Smoked Cheddar Burger with Apple Cherry Chutney

Pairs well with:

Sauvignon Blanc

With hints of passion fruit, melon, and citrus, this wine beckons you to kick back and find a perfect porch swing.

Recently I started making chutneys to go with different meat dishes.I was inspired by my daughter who makes a great Autumn chutney. When your contest came up this year it made me start testing chutneys and burgers so this burger was the result.


2/3 cup mayonnaise

2 tablespoons Colavita Aged Red wine Vinegar

2 tablespoons Colavita Extra Virgin Olive Oil

1/4 teaspoon garlic powder

1/2 teaspoon crushed dried Italian seasoning

1 teaspoon granulated sugar


2 cups chopped red onion

1/2 cup apple juice

2 cups peeled, cored, diced Granny Smith apples

1/2 cup dried tart cherries

3 tablespoons Colavita Aged Red Wine vinegar

1/4 cup brown sugar

1 tablespoon crushed crystallized ginger

1/2 teaspoons ground cardamom

1/4 teaspoon sea salt

1/2 teaspoons crushed red pepper flakes


1 1/4 pounds ground chuck

1 pound ground sirloin

2 tablespoons Worcestershire Sauce

2 teaspoon pressed fresh garlic

1 1/2 teaspoon sea salt

3/4 teaspoon ground black pepper

1/2 cup finely grated Smoked Cheddar cheese

9 ounces Smoked Cheddar cheese, cut into 6 slices

1/4 cup Colavita Extra Virgin Olive Oil-for rolls

6 Kaiser rolls-split horizontally

Vegetable oil for brushing grill rack

2 cups thinly sliced green cabbage-cut cabbage head into 4 sections then slice-about 1/2 head will be used depending on size


Pre heat gas grill to medium-high heat.

In a 2 cup bowl stir together the mayonnaise, vinegar, olive oil, garlic powder, Italian seasoning, and sugar, chill until ready to use.

Combine Chutney ingredients in a grill safe 2 quart sauce pan or a 10-inch grill safe skillet. Cook stirring occasionally for 12 to 15 minutes or until mixture begins to thicken and apples are tender. Remove from heat and cover until ready to use.

To make patties, combine the ground chuck, ground sirloin, Worcestershire Sauce, garlic, salt, pepper, and shredded cheese in a large bowl. Handling the meat as little as possible to a avoid compacting it, mix well.

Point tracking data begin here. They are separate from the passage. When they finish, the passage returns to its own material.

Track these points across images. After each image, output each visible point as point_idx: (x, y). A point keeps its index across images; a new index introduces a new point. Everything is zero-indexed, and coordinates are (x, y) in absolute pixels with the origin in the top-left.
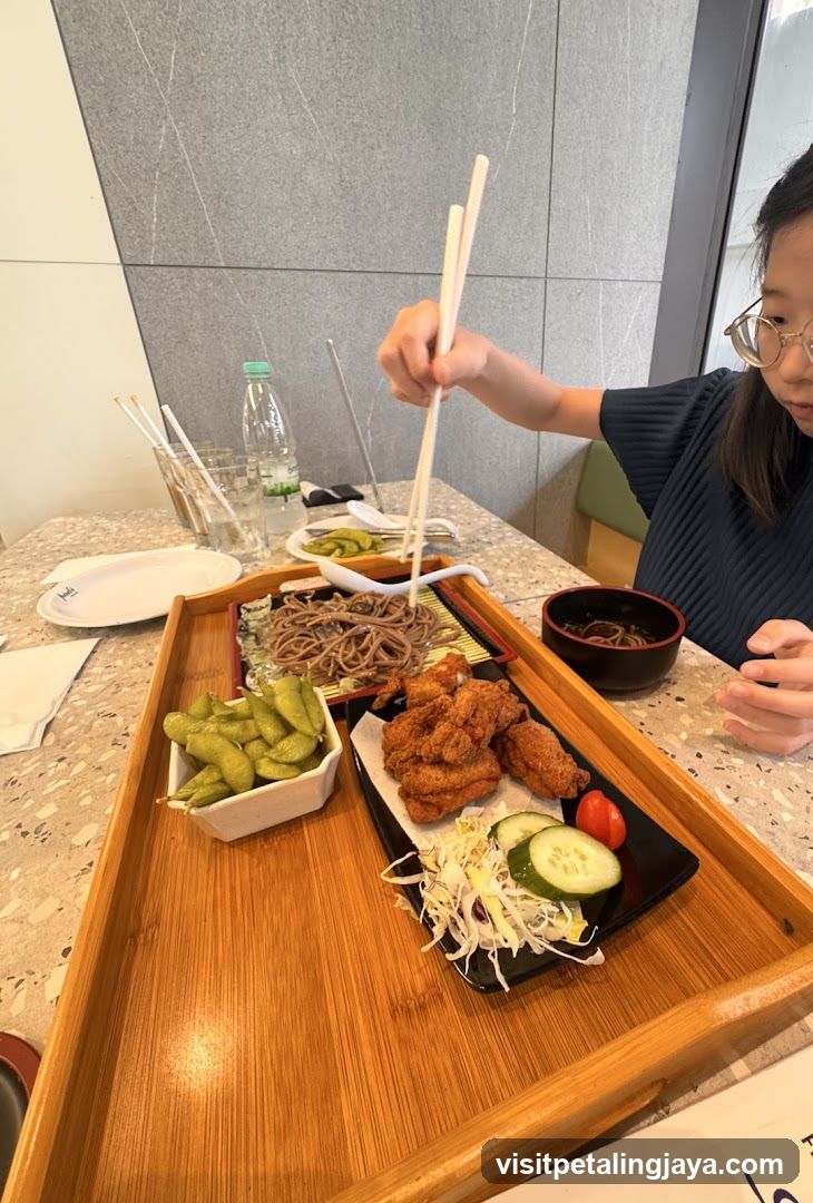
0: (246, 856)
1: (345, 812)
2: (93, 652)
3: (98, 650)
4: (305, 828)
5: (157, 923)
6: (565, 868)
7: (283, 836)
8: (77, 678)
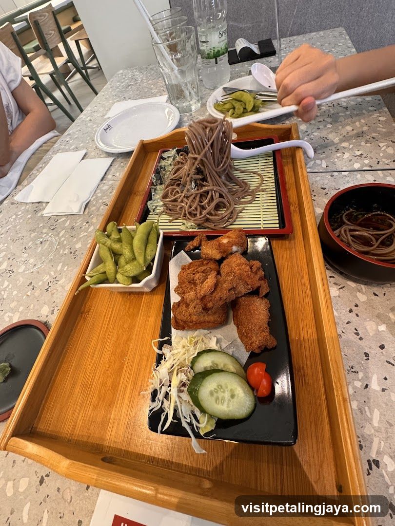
0: (121, 299)
1: (161, 295)
2: (111, 165)
3: (113, 165)
4: (144, 296)
5: (88, 312)
6: (217, 398)
7: (136, 296)
8: (102, 180)
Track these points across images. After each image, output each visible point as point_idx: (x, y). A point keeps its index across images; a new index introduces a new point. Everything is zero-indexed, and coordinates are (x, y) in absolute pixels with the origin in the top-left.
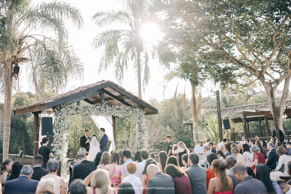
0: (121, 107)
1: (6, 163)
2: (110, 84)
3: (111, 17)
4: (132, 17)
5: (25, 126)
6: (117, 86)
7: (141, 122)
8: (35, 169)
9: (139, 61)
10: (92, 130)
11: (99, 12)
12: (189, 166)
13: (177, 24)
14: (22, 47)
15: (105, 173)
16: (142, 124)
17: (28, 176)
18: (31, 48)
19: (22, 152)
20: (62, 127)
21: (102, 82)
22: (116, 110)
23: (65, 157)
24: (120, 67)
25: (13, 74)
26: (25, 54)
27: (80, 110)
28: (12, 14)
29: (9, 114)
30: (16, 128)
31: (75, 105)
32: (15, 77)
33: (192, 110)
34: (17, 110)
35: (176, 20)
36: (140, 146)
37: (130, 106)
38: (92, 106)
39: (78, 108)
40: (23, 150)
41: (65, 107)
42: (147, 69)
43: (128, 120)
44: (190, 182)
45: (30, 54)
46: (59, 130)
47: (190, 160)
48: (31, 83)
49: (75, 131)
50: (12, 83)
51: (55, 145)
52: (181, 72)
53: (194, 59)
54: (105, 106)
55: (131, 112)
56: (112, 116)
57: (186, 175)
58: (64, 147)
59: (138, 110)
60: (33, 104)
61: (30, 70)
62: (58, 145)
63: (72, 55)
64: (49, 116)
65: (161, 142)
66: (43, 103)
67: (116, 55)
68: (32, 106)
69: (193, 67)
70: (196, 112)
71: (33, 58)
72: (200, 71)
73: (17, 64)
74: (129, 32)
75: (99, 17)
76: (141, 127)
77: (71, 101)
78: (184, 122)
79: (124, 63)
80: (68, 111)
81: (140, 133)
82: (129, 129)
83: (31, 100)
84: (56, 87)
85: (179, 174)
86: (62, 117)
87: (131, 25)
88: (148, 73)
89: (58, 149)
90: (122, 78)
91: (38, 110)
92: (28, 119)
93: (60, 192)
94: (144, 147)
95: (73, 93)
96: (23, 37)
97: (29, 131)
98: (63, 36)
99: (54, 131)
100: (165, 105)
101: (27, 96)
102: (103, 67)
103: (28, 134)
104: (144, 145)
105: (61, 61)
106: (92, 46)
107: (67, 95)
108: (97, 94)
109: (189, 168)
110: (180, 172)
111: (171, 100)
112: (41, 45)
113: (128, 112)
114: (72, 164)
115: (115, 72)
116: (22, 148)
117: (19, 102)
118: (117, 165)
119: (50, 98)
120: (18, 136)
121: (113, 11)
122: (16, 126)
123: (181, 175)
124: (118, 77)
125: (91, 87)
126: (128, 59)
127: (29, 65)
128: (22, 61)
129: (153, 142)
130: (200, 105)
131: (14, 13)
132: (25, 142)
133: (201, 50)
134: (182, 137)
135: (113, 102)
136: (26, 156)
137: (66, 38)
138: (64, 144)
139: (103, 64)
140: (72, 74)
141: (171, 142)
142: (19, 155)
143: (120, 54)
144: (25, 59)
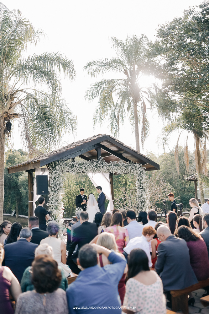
0: (120, 163)
1: (2, 226)
2: (107, 138)
3: (105, 65)
4: (127, 65)
5: (17, 185)
6: (115, 140)
7: (141, 178)
8: (34, 231)
9: (136, 111)
10: (87, 189)
11: (91, 61)
12: (204, 228)
13: (178, 68)
14: (14, 102)
15: (111, 237)
16: (142, 181)
17: (28, 239)
18: (22, 102)
19: (15, 211)
20: (57, 185)
21: (98, 136)
22: (114, 167)
23: (61, 217)
24: (116, 119)
25: (5, 131)
26: (17, 109)
27: (76, 167)
28: (3, 68)
29: (3, 173)
30: (8, 187)
31: (69, 161)
32: (8, 134)
33: (195, 164)
34: (11, 168)
35: (177, 64)
36: (141, 205)
37: (129, 162)
38: (88, 162)
39: (73, 165)
40: (16, 210)
41: (59, 164)
42: (145, 121)
43: (125, 176)
44: (206, 247)
45: (22, 109)
46: (55, 189)
47: (204, 222)
48: (24, 140)
49: (69, 190)
50: (4, 140)
51: (50, 204)
52: (183, 122)
53: (198, 108)
54: (102, 162)
55: (130, 168)
56: (110, 172)
57: (202, 239)
58: (60, 206)
59: (137, 165)
60: (26, 162)
61: (22, 126)
62: (53, 204)
63: (65, 109)
64: (44, 174)
65: (164, 200)
66: (38, 160)
67: (111, 106)
68: (26, 163)
69: (196, 116)
70: (200, 167)
71: (24, 114)
72: (205, 120)
73: (9, 121)
74: (124, 81)
75: (91, 67)
76: (142, 184)
77: (66, 158)
78: (186, 178)
79: (120, 115)
80: (63, 169)
81: (141, 191)
82: (126, 186)
83: (23, 158)
84: (49, 143)
85: (194, 238)
86: (57, 174)
87: (126, 72)
88: (146, 124)
89: (54, 209)
90: (118, 131)
91: (33, 168)
92: (20, 177)
93: (61, 257)
94: (145, 206)
95: (68, 148)
96: (14, 92)
97: (22, 190)
98: (56, 89)
99: (50, 190)
100: (165, 160)
101: (18, 154)
102: (98, 120)
103: (21, 193)
104: (145, 204)
105: (54, 115)
106: (85, 99)
107: (62, 151)
108: (93, 149)
109: (203, 231)
110: (195, 236)
111: (171, 154)
112: (32, 99)
113: (127, 168)
114: (70, 225)
115: (110, 125)
116: (15, 207)
117: (11, 160)
118: (119, 227)
119: (43, 155)
120: (11, 195)
121: (106, 60)
122: (9, 185)
123: (196, 239)
124: (114, 131)
125: (87, 141)
126: (123, 110)
127: (21, 120)
128: (14, 117)
129: (155, 201)
130: (205, 158)
131: (5, 67)
132: (18, 202)
133: (206, 97)
134: (184, 194)
135: (110, 158)
136: (20, 216)
137: (59, 91)
138: (60, 204)
139: (97, 118)
140: (66, 129)
141: (174, 200)
142: (12, 214)
143: (115, 105)
144: (17, 115)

Divide the mixture into 6 equal portions, shape into 6 patties the size of the buns being used.

Brush cut sides of rolls with olive oil.

When grill is ready, brush the grill rack with oil. Place the patties on the rack, cover, cook, turning once until done to preference, 5 to 7 minutes per side for medium. During last 3 minutes of cooking, place cheese on patties and place rolls, cut side down, on the outer edges of the rack to toast lightly.

To build burger: On cut sides of roll bottoms, spread equal portions of mayonnaise, top with equal portions of cabbage, add patty and top patties with equal portions of chutney. Add roll top and serve.